In all the simulations, we fix the number of hidden nodes to 100. The learning rate η is fixed to 0.001 and the
size of the mini-batches to 10. During training the number of Gibbs steps is set to k = 1 while for imputation
we iterate the mean-field equations 10 times. As a stopping condition, we considered the degradation of the
transductive AUC scores with a look-ahead of 500 epochs

5.2   Summary of datasets
We consider 3 publicly available datasets related to image processing. These datasets cover both multi-label and
multi-class learning tasks, and they are popularly used as benchmark datasets in multi-output learning research.

» Required work:
A – Reproduce the part of the training-setup excerpt that opens with the words containing "In all the simulations, we" and closes with "multi-output learning research.".
B – For each statement below, say whether the training-setup excerpt agrees with it, answering yes or no and quoting the deciding words. (i) The learning rate is fixed to 0.01. (ii) During training, the number of Gibbs steps is set to k = 1. (iii) The datasets considered are related to speech processing.

» Records shown:
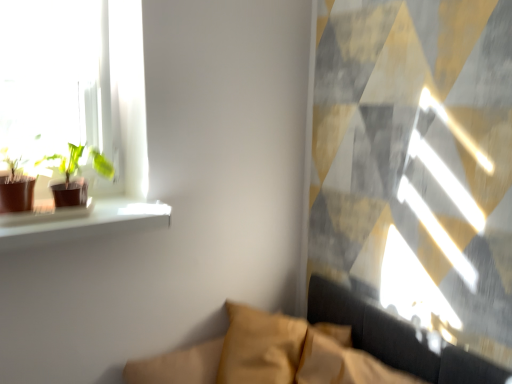
Question: Is velvet mustard couch at lower center wider than matte brown pot at left, the 1th houseplant in the left-to-right sequence?

Choices:
 (A) no
 (B) yes

Answer: (B)

Question: Is velvet mustard couch at lower center smaller than matte brown pot at left, which is the 2th houseplant from right to left?

Choices:
 (A) no
 (B) yes

Answer: (A)

Question: Would you say matte brown pot at left, the 1th houseplant in the left-to-right sequence, is part of velvet mustard couch at lower center's contents?

Choices:
 (A) yes
 (B) no

Answer: (B)

Question: From the image's perspective, does velvet mustard couch at lower center appear lower than matte brown pot at left, the 1th houseplant in the left-to-right sequence?

Choices:
 (A) yes
 (B) no

Answer: (A)

Question: Is velvet mustard couch at lower center further to the viewer compared to matte brown pot at left, the 1th houseplant in the left-to-right sequence?

Choices:
 (A) no
 (B) yes

Answer: (A)

Question: From a real-world perspective, is velvet mustard couch at lower center under matte brown pot at left, the 1th houseplant in the left-to-right sequence?

Choices:
 (A) yes
 (B) no

Answer: (A)

Question: Does matte brown pot at left, which is the 2th houseplant from right to left, have a smaller size compared to green matte plant at left, the 1th houseplant viewed from the right?

Choices:
 (A) yes
 (B) no

Answer: (A)

Question: Is matte brown pot at left, which is the 2th houseplant from right to left, looking in the opposite direction of green matte plant at left, the 2th houseplant from the left?

Choices:
 (A) yes
 (B) no

Answer: (B)

Question: From a real-world perspective, is matte brown pot at left, which is the 2th houseplant from right to left, over green matte plant at left, the 2th houseplant from the left?

Choices:
 (A) no
 (B) yes

Answer: (B)

Question: Is matte brown pot at left, which is the 2th houseplant from right to left, not within green matte plant at left, the 2th houseplant from the left?

Choices:
 (A) no
 (B) yes

Answer: (B)

Question: Is green matte plant at left, the 1th houseplant viewed from the right, completely or partially inside matte brown pot at left, which is the 2th houseplant from right to left?

Choices:
 (A) no
 (B) yes

Answer: (A)

Question: Is matte brown pot at left, which is the 2th houseplant from right to left, to the left of green matte plant at left, the 1th houseplant viewed from the right, from the viewer's perspective?

Choices:
 (A) yes
 (B) no

Answer: (A)

Question: Considering the relative sizes of matte brown pot at left, the 1th houseplant in the left-to-right sequence, and velvet mustard couch at lower center in the image provided, is matte brown pot at left, the 1th houseplant in the left-to-right sequence, taller than velvet mustard couch at lower center?

Choices:
 (A) yes
 (B) no

Answer: (B)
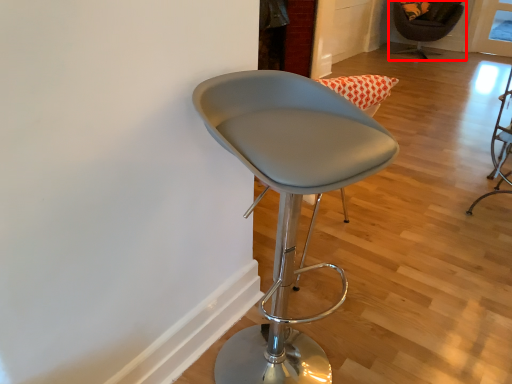
Question: From the image's perspective, where is chair (annotated by the red box) located in relation to chair in the image?

Choices:
 (A) above
 (B) below

Answer: (A)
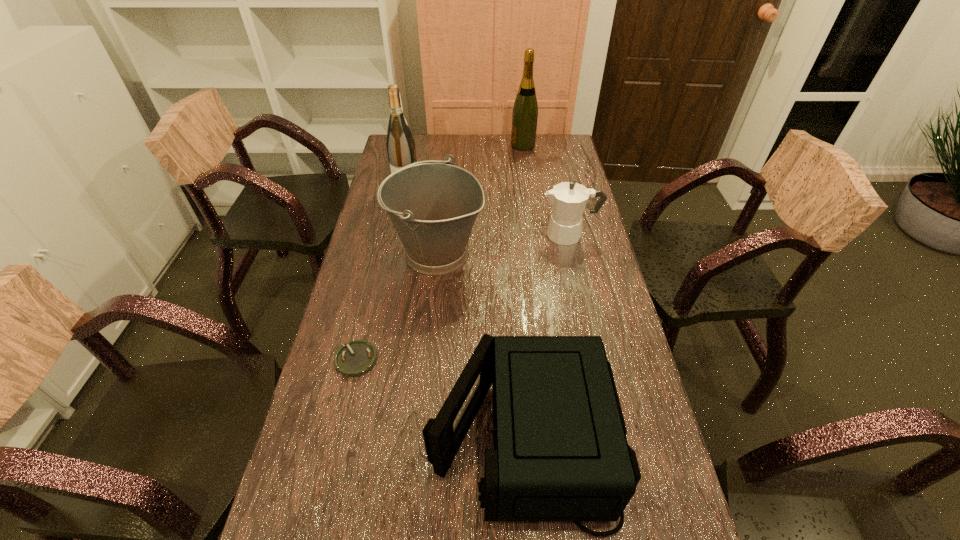
Where is `object that is at the far edge`? The image size is (960, 540). object that is at the far edge is located at coordinates (525, 109).

At what (x,y) coordinates should I click in order to perform the action: click on wine bottle positioned at the left edge. Please return your answer as a coordinate pair (x, y). The height and width of the screenshot is (540, 960). Looking at the image, I should click on (400, 144).

Identify the location of bucket located in the left edge section of the desktop. (433, 204).

Where is `ashtray at the left edge`? The image size is (960, 540). ashtray at the left edge is located at coordinates [354, 359].

Identify the location of wine bottle that is positioned at the right edge. This screenshot has width=960, height=540. (525, 109).

You are a GUI agent. You are given a task and a screenshot of the screen. Output one action in this format:
    pyautogui.click(x=<x>, y=<y>)
    Task: Click on the coffeepot at the right edge
    
    Given the screenshot: What is the action you would take?
    pyautogui.click(x=568, y=199)

This screenshot has width=960, height=540. What are the coordinates of `microwave oven that is at the right edge` in the screenshot? It's located at (560, 454).

Locate an element on the screen. The height and width of the screenshot is (540, 960). object at the far right corner is located at coordinates (525, 109).

In the image, there is a desktop. In order to click on free region at the far edge in this screenshot , I will do `click(492, 146)`.

Identify the location of free space at the left edge of the desktop. click(374, 208).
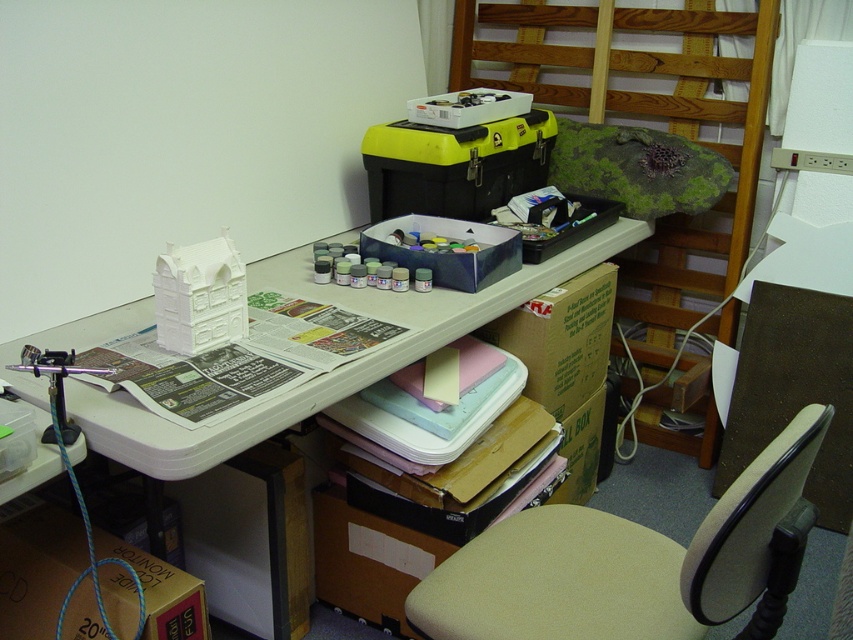
Question: Where is beige fabric swivel chair at lower right located in relation to white plastic desk at upper center in the image?

Choices:
 (A) right
 (B) left

Answer: (A)

Question: Does beige fabric swivel chair at lower right appear on the left side of white plastic desk at upper center?

Choices:
 (A) no
 (B) yes

Answer: (A)

Question: Which object is closer to the camera taking this photo?

Choices:
 (A) beige fabric swivel chair at lower right
 (B) white plastic desk at upper center

Answer: (A)

Question: Does beige fabric swivel chair at lower right have a larger size compared to white plastic desk at upper center?

Choices:
 (A) no
 (B) yes

Answer: (A)

Question: Which point is farther to the camera?

Choices:
 (A) (751, 481)
 (B) (281, 422)

Answer: (B)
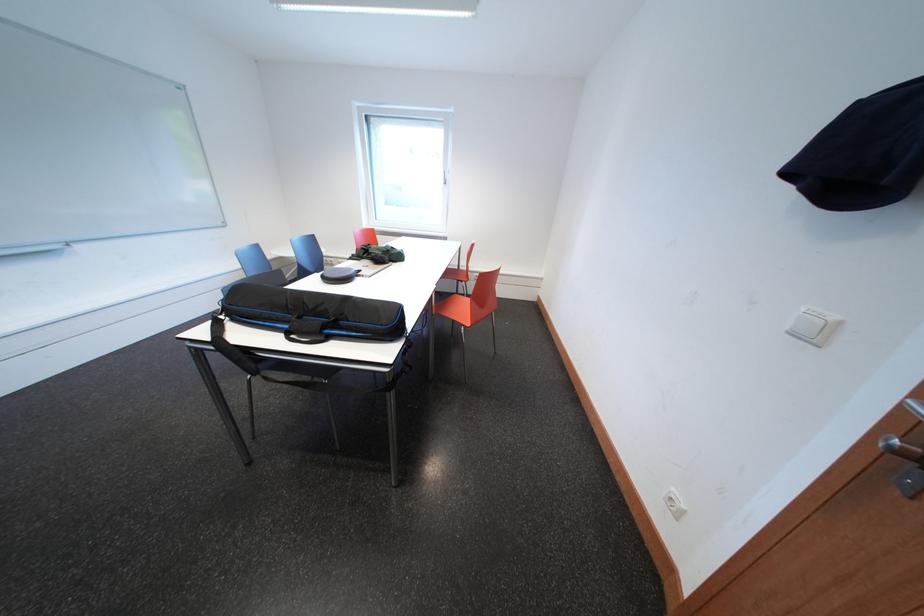
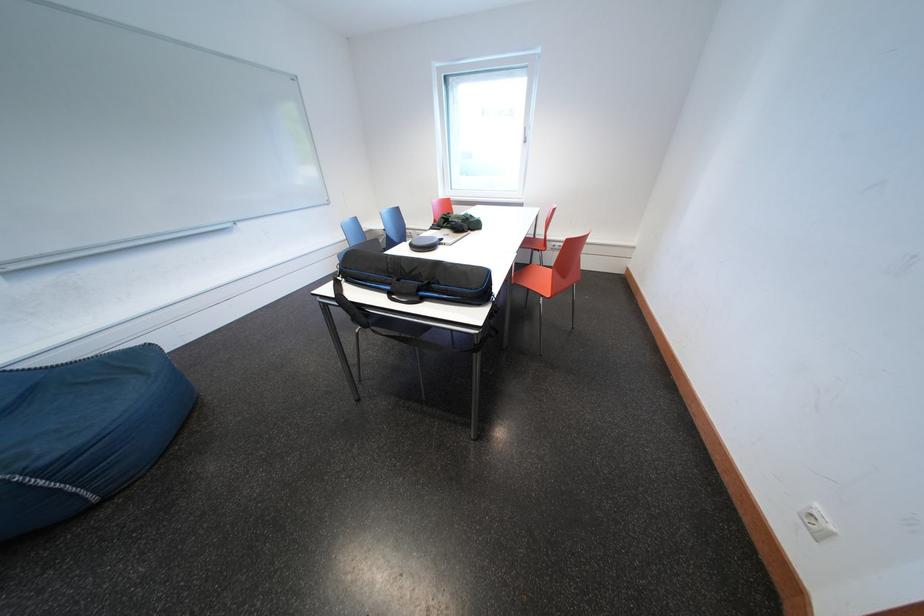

» Replies:
A –
In all the simulations, we fix the number of hidden nodes to 100. The learning rate η is fixed to 0.001 and the
size of the mini-batches to 10. During training the number of Gibbs steps is set to k = 1 while for imputation
we iterate the mean-field equations 10 times. As a stopping condition, we considered the degradation of the
transductive AUC scores with a look-ahead of 500 epochs

5.2   Summary of datasets
We consider 3 publicly available datasets related to image processing. These datasets cover both multi-label and
multi-class learning tasks, and they are popularly used as benchmark datasets in multi-output learning research.

B –
(i) No: "The learning rate η is fixed to 0.001"
(ii) Yes: "During training the number of Gibbs steps is set to k = 1"
(iii) No: "We consider 3 publicly available datasets related to image processing"